(Saved entries)
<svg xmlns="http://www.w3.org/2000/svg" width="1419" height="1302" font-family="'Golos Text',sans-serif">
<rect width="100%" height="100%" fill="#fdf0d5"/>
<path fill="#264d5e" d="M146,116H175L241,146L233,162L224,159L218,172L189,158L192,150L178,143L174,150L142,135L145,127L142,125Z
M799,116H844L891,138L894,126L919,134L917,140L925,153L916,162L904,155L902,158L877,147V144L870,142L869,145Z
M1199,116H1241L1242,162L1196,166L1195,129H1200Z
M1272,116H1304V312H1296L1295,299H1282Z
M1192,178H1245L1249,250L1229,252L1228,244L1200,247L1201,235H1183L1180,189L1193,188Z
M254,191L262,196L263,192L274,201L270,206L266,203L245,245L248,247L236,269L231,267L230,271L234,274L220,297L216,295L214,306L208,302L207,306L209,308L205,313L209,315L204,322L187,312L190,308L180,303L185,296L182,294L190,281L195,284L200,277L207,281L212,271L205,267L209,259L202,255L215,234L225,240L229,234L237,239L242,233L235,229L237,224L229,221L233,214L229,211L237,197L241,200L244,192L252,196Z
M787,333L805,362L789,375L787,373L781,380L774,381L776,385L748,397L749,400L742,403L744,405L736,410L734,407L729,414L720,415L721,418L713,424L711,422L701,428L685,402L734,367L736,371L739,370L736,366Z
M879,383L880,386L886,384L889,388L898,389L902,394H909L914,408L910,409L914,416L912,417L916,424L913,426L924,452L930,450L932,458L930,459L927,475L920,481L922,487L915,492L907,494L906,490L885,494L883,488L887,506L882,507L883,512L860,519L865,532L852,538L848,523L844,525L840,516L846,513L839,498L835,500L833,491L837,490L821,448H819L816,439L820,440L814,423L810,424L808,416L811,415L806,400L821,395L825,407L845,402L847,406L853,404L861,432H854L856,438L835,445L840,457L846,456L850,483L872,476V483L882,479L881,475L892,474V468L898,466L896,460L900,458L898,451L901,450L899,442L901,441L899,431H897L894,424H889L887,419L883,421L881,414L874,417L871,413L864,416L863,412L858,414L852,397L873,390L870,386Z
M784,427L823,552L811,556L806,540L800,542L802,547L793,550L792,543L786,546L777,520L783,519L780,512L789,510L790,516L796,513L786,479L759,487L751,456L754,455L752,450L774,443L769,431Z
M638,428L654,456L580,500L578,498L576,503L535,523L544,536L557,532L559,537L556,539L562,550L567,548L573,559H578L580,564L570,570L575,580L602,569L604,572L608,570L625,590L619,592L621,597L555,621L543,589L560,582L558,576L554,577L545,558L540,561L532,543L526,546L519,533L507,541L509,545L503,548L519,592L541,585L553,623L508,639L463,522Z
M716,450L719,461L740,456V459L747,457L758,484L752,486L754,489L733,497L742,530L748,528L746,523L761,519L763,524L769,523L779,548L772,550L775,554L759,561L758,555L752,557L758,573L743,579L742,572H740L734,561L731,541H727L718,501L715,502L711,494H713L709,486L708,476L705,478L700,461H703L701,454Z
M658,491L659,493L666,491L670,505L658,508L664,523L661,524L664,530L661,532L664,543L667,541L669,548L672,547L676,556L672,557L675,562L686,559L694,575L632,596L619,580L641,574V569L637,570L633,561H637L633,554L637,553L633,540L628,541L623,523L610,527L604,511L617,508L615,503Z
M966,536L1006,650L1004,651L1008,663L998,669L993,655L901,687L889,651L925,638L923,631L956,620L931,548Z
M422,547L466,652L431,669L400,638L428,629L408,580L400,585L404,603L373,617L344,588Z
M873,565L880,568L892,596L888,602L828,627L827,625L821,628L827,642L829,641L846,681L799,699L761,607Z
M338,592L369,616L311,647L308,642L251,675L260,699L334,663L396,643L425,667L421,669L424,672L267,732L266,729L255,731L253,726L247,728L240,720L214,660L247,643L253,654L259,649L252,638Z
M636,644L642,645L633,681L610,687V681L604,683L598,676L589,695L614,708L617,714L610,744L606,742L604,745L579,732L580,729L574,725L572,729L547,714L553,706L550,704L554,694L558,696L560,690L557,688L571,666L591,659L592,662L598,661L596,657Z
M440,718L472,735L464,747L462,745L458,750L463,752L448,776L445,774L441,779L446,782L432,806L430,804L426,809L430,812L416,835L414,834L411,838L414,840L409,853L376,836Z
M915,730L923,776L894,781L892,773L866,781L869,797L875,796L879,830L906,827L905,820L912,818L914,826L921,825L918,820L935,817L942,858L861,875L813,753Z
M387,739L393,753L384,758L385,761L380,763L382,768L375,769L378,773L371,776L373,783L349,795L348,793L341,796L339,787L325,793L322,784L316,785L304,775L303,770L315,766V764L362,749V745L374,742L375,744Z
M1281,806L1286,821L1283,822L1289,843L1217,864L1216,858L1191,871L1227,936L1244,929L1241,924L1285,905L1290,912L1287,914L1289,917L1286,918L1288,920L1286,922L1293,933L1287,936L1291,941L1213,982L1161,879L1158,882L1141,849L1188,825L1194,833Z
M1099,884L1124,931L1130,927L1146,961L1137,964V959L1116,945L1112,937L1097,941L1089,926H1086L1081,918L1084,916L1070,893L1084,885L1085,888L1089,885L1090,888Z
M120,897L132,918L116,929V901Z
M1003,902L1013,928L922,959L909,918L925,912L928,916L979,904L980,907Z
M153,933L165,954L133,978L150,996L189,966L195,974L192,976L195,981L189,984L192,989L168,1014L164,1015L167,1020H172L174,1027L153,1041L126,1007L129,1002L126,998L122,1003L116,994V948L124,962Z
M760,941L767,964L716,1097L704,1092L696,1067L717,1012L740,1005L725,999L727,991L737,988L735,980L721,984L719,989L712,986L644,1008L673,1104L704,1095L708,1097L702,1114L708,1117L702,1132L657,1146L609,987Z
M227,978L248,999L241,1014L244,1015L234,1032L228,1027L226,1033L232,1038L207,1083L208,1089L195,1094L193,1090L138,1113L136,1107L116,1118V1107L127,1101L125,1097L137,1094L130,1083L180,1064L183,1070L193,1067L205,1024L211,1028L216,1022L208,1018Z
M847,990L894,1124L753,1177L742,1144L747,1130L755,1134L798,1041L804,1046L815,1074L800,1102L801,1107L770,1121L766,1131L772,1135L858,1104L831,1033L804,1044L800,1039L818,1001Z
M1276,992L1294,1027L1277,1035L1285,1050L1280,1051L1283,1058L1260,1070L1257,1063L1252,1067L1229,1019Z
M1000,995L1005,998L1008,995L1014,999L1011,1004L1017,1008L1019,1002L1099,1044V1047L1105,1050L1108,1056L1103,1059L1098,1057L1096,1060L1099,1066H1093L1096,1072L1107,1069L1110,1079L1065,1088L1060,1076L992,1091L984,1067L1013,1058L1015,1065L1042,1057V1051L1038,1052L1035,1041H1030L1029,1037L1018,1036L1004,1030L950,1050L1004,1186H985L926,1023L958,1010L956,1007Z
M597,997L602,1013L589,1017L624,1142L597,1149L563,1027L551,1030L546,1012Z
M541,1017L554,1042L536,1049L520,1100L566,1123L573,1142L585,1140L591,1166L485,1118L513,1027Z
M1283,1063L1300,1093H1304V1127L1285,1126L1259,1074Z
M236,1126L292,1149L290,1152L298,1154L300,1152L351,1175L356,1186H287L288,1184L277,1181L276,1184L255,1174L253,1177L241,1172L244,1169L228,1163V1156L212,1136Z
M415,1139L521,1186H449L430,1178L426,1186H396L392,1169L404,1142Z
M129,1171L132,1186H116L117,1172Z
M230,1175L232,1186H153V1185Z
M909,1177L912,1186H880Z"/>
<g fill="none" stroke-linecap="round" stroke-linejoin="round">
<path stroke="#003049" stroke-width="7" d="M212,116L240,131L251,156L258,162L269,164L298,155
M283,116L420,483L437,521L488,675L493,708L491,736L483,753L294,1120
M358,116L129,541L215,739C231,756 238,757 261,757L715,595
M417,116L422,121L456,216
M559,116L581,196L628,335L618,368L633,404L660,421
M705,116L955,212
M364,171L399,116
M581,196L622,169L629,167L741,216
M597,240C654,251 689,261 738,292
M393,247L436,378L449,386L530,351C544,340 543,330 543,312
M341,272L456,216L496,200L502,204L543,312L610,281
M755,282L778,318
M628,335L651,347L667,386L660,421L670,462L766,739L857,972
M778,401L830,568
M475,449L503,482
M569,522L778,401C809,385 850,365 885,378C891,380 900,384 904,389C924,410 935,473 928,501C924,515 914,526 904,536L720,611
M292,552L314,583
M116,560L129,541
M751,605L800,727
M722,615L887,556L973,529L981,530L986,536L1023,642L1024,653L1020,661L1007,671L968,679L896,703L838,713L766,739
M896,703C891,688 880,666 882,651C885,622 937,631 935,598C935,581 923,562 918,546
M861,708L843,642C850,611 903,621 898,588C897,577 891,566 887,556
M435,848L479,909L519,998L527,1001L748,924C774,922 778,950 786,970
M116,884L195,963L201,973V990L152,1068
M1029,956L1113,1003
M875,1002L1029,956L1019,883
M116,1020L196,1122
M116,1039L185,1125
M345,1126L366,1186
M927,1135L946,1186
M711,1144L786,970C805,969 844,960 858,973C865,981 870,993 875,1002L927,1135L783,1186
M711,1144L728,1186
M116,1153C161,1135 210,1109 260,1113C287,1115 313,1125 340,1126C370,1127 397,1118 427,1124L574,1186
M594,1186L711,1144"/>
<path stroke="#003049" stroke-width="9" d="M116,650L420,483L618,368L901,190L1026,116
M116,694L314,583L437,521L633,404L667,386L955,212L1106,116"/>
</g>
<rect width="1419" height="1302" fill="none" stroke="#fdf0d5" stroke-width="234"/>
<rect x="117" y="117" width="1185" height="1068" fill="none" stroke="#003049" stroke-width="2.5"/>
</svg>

*TRY IT*:
Filter the data above, keeping only lines that include the string "path".

*REPLY*:
<path fill="#264d5e" d="M146,116H175L241,146L233,162L224,159L218,172L189,158L192,150L178,143L174,150L142,135L145,127L142,125Z
<path stroke="#003049" stroke-width="7" d="M212,116L240,131L251,156L258,162L269,164L298,155
<path stroke="#003049" stroke-width="9" d="M116,650L420,483L618,368L901,190L1026,116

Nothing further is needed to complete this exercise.